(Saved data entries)
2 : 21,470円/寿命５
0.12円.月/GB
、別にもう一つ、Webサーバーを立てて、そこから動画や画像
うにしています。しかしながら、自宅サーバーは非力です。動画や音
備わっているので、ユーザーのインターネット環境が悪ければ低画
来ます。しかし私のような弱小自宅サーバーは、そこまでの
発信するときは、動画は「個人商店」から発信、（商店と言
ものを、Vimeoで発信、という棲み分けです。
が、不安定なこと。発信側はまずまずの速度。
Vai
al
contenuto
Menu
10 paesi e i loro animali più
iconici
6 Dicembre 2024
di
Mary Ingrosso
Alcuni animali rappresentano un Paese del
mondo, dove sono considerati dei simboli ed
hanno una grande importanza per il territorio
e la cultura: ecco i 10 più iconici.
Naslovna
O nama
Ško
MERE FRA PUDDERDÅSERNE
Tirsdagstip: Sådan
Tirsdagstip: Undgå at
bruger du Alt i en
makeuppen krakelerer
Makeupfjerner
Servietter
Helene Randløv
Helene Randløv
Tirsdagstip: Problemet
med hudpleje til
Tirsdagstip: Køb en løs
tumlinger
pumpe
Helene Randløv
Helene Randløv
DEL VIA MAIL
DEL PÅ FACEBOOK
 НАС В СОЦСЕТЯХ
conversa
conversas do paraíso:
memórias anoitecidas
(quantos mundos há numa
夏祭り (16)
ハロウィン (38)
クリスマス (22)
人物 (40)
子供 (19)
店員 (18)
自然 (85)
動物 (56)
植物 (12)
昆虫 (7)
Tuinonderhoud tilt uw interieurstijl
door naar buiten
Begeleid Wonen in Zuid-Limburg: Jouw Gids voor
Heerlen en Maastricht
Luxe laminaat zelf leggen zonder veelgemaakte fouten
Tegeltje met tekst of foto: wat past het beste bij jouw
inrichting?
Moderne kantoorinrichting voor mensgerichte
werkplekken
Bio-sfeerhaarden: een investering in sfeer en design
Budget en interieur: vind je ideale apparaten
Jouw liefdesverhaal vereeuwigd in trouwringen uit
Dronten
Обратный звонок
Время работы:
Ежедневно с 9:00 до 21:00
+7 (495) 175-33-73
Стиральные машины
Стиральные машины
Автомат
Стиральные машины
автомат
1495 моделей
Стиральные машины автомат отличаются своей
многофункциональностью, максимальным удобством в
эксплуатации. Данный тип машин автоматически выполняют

Task brief: Could you return the complete set of entries exactly?

Written answer:
2 : 21,470円/寿命５
0.12円.月/GB
、別にもう一つ、Webサーバーを立てて、そこから動画や画像
うにしています。しかしながら、自宅サーバーは非力です。動画や音
備わっているので、ユーザーのインターネット環境が悪ければ低画
来ます。しかし私のような弱小自宅サーバーは、そこまでの
発信するときは、動画は「個人商店」から発信、（商店と言
ものを、Vimeoで発信、という棲み分けです。
が、不安定なこと。発信側はまずまずの速度。
Vai
al
contenuto
Menu
10 paesi e i loro animali più
iconici
6 Dicembre 2024
di
Mary Ingrosso
Alcuni animali rappresentano un Paese del
mondo, dove sono considerati dei simboli ed
hanno una grande importanza per il territorio
e la cultura: ecco i 10 più iconici.
Naslovna
O nama
Ško
MERE FRA PUDDERDÅSERNE
Tirsdagstip: Sådan
Tirsdagstip: Undgå at
bruger du Alt i en
makeuppen krakelerer
Makeupfjerner
Servietter
Helene Randløv
Helene Randløv
Tirsdagstip: Problemet
med hudpleje til
Tirsdagstip: Køb en løs
tumlinger
pumpe
Helene Randløv
Helene Randløv
DEL VIA MAIL
DEL PÅ FACEBOOK
 НАС В СОЦСЕТЯХ
conversa
conversas do paraíso:
memórias anoitecidas
(quantos mundos há numa
夏祭り (16)
ハロウィン (38)
クリスマス (22)
人物 (40)
子供 (19)
店員 (18)
自然 (85)
動物 (56)
植物 (12)
昆虫 (7)
Tuinonderhoud tilt uw interieurstijl
door naar buiten
Begeleid Wonen in Zuid-Limburg: Jouw Gids voor
Heerlen en Maastricht
Luxe laminaat zelf leggen zonder veelgemaakte fouten
Tegeltje met tekst of foto: wat past het beste bij jouw
inrichting?
Moderne kantoorinrichting voor mensgerichte
werkplekken
Bio-sfeerhaarden: een investering in sfeer en design
Budget en interieur: vind je ideale apparaten
Jouw liefdesverhaal vereeuwigd in trouwringen uit
Dronten
Обратный звонок
Время работы:
Ежедневно с 9:00 до 21:00
+7 (495) 175-33-73
Стиральные машины
Стиральные машины
Автомат
Стиральные машины
автомат
1495 моделей
Стиральные машины автомат отличаются своей
многофункциональностью, максимальным удобством в
эксплуатации. Данный тип машин автоматически выполняют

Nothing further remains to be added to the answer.